> _THE TASK_
Copy out, with no changes, the stretch of the rain glove review between "They are very light" and "shot in hand.", inclusive.

> _EXCERPT_
_ _ _ _ _ _ _
# Glenmuir  MacWet rain gloves



## rickg (Mar 5, 2012)

I played in a monsoon at the weekend so it was a great opportunity to try out my new Glenmuir Macwet rain gloves. Unlike most rain gloves, these come as a pair and are intended to be kept on after they become wet.

They are very light and feature a mesh backing. This means that they don't absorb a lot of water and don't  become heavy and uncomfortable. They are very thin and you still retain a lot of feel so can find tees etc in the bottom of the golf bag without removing them.

I have to say that they do everything that the manufacturer advertises. The wetter it got, the better they gripped. This is really important as it means you don't have to grip the clubs too tightly and can maintain a normal grip without fear of losing the club or it turning in your hands.

My playing partners all struggled to keep dry grips and their efforts took away their concentration from the game. I on the otherhand just let my gloves and grips stay wet and focused on the shot in hand.
_ _ _ _ _ _ _
> _RECORDS_
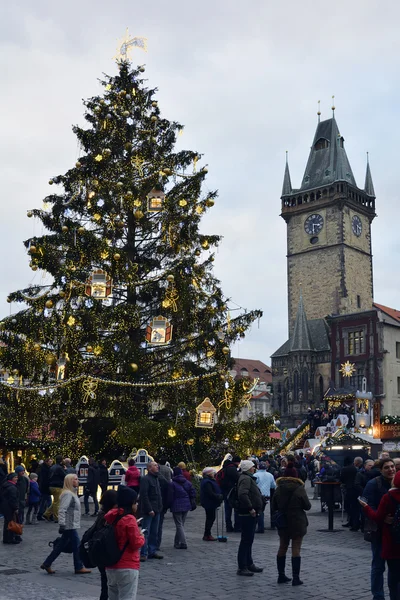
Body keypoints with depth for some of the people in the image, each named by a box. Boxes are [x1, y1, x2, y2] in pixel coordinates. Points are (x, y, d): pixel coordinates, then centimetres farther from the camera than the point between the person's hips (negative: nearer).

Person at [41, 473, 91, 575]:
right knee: (76, 545, -1)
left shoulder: (72, 493, 16)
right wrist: (62, 524, -26)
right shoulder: (68, 494, -16)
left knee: (61, 545, 13)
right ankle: (79, 567, 9)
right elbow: (62, 510, -23)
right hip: (70, 525, -10)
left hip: (71, 525, 10)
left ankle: (47, 564, 17)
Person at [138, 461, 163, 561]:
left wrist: (160, 507, 14)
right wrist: (149, 509, -20)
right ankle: (144, 553, 0)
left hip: (156, 510, 9)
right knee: (146, 533, -5)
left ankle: (152, 551, 21)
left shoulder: (156, 479, 18)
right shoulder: (145, 479, -11)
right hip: (148, 511, -9)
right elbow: (144, 495, -18)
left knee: (154, 533, 13)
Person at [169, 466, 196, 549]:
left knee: (179, 525, -2)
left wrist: (170, 505, 1)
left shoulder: (172, 483, -10)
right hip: (186, 506, 6)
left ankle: (183, 543, -9)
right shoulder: (187, 482, 7)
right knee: (181, 524, 15)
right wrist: (193, 504, 10)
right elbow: (193, 492, 6)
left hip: (177, 507, -6)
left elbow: (171, 496, -11)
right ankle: (177, 542, 25)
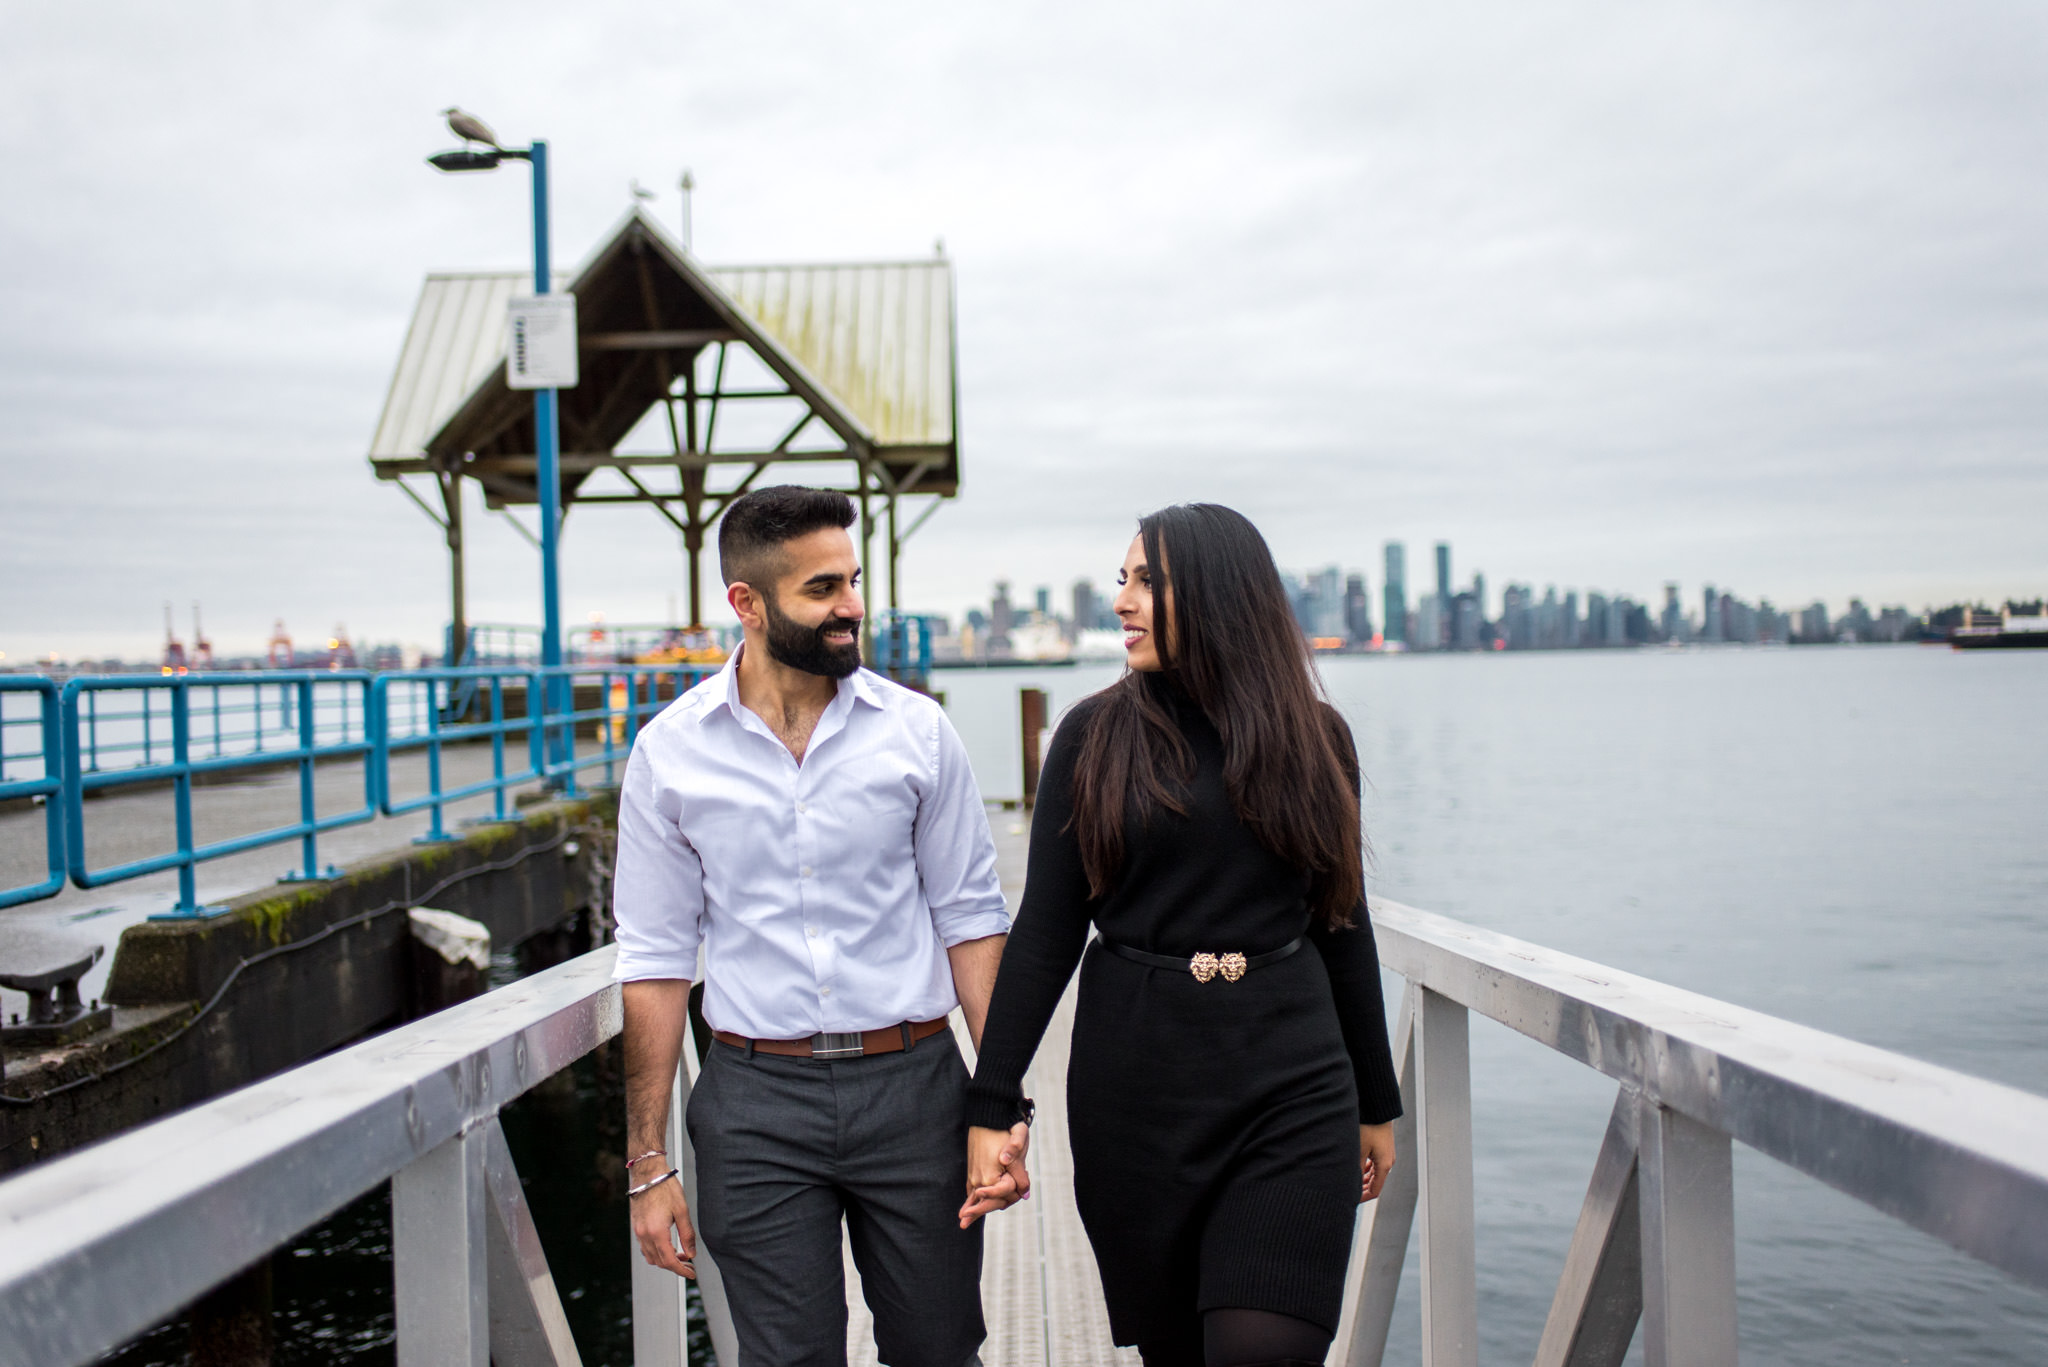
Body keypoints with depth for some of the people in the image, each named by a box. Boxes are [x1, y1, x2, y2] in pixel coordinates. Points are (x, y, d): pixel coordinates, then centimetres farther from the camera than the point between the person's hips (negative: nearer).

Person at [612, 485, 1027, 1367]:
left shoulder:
_ _ _ _ _ _ _
> _ANSWER TO THE PROBLEM_
They are very light and feature a mesh backing. This means that they don't absorb a lot of water and don't  become heavy and uncomfortable. They are very thin and you still retain a lot of feel so can find tees etc in the bottom of the golf bag without removing them.

I have to say that they do everything that the manufacturer advertises. The wetter it got, the better they gripped. This is really important as it means you don't have to grip the clubs too tightly and can maintain a normal grip without fear of losing the club or it turning in your hands.

My playing partners all struggled to keep dry grips and their efforts took away their concentration from the game. I on the otherhand just let my gloves and grips stay wet and focused on the shot in hand.